To finance the Democrats spending spree and the expanding government bureaucracy expect taxes and fees to skyrocket.

To placate suburban public school teachers, who came out in droves last November to toss Republican state Senators out of office, don’t be surprised if the state’s two percent property tax cap is not extended.

I’m not exactly sure why voters in traditionally Republican-Conservative areas handed over the state government to the big-government crowd, particularly since the record of far-left elected officials and their apparatchiks has been dismal.

Take, for example, the Metropolitan Transit Authority that is controlled by Gov. Cuomo. The agency is a fiscal and administrative nightmare. Despite ever-increasing commuter fares and tens of billions of bonded debt, the MTA remains a maze of poorly managed transportation agencies.

And an array of MTA disasters during the Cuomo years, did not stop the governor from rewarding union employees for failure.

In 2014, to make sure transportation union members stayed on board the Cuomo re-election trolley, the governor gave away the store. Election year contracts included a 7.5 percent retro-pay raise, without any givebacks or cost saving reforms, that cost $1.5 billion more than originally budgeted.

As a result, a majority of the MTA’s 70,000 employees are making more than $100,000 a year.

Former Suffolk County Executive Steve Levy recently pointed out in city and state that “the wasteful 2014 (MTA) contracts Cuomo helped broker are a major part of what brought us to this (fiscal mess.)”

To add insult to injury, the lack of political will to enforce fare evasion has resulted in 208,000 riders jumping the turnstiles every day — almost double the average of 109,000 in 2013. In City Journal, transportation expert Nicole Gelinas noted that about two-thirds of the four percent fare increase in 2019 “could be consumed by fare evasion.”

What a disgrace.

Another typical big government disaster is the New York City Housing Authority.

The New York Times has reported NYCHA managed apartments that house 400,000 people “lose heat in the winter … (and) are bedeviled with leaks, mold and lead paint. Entire housing developments are overrun with rats.”

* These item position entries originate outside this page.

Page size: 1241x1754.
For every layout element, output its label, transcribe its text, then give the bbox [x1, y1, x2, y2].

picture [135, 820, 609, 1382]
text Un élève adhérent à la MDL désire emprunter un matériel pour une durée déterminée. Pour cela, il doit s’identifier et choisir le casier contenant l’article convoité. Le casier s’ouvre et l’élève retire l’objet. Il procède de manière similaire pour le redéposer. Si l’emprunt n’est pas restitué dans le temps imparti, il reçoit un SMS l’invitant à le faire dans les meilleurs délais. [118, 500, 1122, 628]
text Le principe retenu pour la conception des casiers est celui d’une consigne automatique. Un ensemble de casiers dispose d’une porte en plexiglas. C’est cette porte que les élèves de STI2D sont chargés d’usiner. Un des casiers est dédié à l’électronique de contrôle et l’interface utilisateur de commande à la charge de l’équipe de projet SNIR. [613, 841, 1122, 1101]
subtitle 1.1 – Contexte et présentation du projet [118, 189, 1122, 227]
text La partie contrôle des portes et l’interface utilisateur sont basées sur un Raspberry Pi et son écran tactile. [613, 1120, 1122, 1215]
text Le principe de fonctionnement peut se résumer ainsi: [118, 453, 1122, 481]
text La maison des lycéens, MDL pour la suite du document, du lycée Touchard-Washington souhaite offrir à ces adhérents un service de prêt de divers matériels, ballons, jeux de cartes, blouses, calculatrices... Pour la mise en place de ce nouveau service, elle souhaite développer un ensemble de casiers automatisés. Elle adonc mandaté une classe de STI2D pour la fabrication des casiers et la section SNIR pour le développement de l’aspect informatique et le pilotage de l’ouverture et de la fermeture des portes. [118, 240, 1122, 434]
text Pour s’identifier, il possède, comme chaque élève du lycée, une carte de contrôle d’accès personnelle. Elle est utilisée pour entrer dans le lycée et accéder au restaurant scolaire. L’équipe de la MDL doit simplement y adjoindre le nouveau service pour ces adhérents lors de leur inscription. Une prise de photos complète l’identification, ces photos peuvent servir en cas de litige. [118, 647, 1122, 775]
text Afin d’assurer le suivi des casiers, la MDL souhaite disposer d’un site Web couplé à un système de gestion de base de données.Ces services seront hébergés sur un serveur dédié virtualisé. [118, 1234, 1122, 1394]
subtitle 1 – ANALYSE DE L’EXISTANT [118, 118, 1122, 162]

Just before Christmas, residents in one Bronx NYCHA housing project found themselves without running water and had to resort to bucketing water from a fire hydrant.

As a result of years of deferred maintenance, squandered capital project dollars, thousands of back-logged repairs, corrupt and incompetent management and estimates, it will take $20 billion to fix the mess, the federal government is seriously considering seizing control of NYCHA.

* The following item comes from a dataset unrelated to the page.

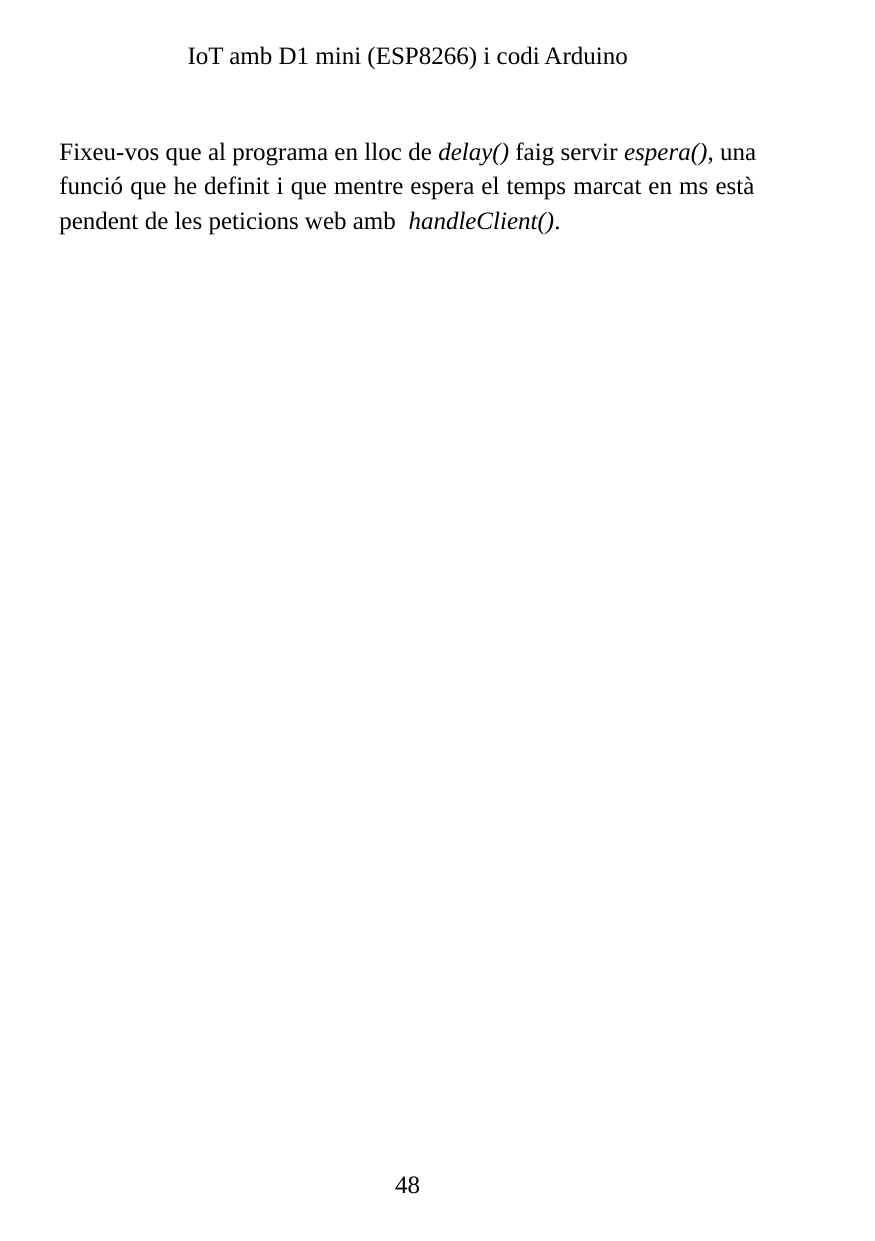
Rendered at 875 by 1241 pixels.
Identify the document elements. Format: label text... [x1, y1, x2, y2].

text Fixeu-vos que al programa en lloc de delay() faig servir espera(), una funció que he definit i que mentre espera el temps marcat en ms està pendent de les peticions web amb handleClient(). [59, 137, 756, 234]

Meanwhile, as the city’s floundering leftist mayor, Bill de Blasio, is feebly trying to prevent a federal takeover, the Post reported that many NYCHA plumbers “are tripling their base pay with more than $200,000 in overtime pay.”

Due to space limitations, I can cite only two examples of the awful records of New York’s sprawling government leviathans. And readers should expect more of the same because many of you voted for the Democratic party’s big government agenda.

I can only hope that once the policies of out-of-control Albany lefties hit your pocketbooks there is buyer’s remorse — and that’s it’s not too late to turn the political tide to prevent the state from financial insolvency and an even larger migration of fed up taxpayers and entrepreneurs to tax- and business-friendly states.